What influence is the Hobby Lobby decision going to have on colleges? John Rosenberg of Minding the campus reports below.

Hobby Lobby’s Impact on Colleges

As everyone knows by now, the Supreme Court has just held in Burwell v. Hobby Lobby (discussed here) that requiring the owners of a closely held family business to provide employees abortifacients that violated their sincerely held religious beliefs was barred by the Religious Freedom Restoration Act (passed virtually unanimously by a Democrat-controlled Congress and signed by a Democratic president in 1993). That act provides that substantial burdens can be placed on religion only when a no less burdensome method of achieving a compelling governmental purpose is available.

This rather unremarkable result has been greeted by the left’s customary hysteria, most of it featuring renewed chanting of the “War on Women!” mantra characterized by a deep misunderstanding of corporations, both profit and non-profit. Largely unappreciated amid all this sound and fury over whether corporations are “persons,” however, lie some serious threats to an important segment of higher education, religiously affiliated colleges and universities.
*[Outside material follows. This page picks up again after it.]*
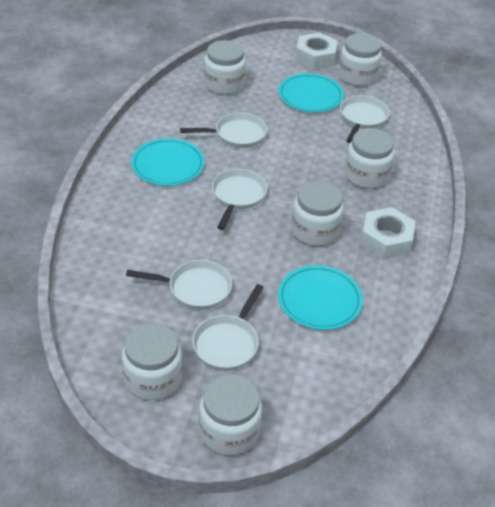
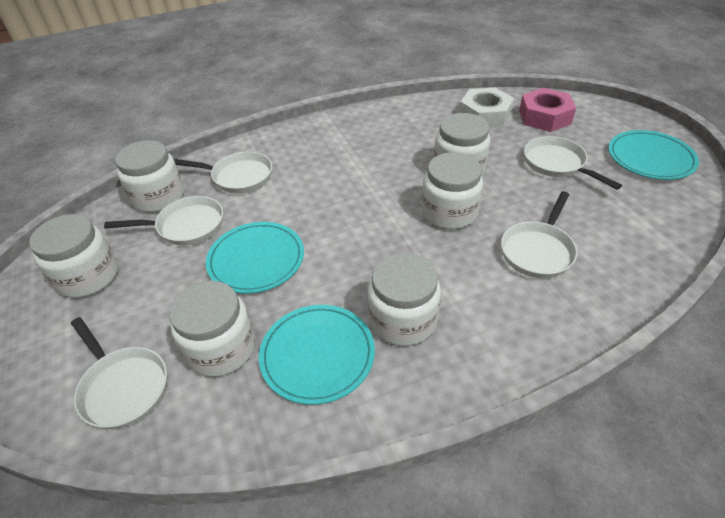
pink nut: 0 -> 1
white nut: 2 -> 1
These threats have been imminent ever since Obama came to office (for discussions of those threats see “IS ANOTHER FUROR OVER RELIGIOUS LIBERTY COMING?” and “OBAMA’S END RUN AROUND ENDA”), but now they are much more clear and present. According to the Becket Fund For Religious Liberty there are 27 institutions of higher learning currently involved in litigation against the HHS mandate. (A list of the institutions and all other pending cases is here.)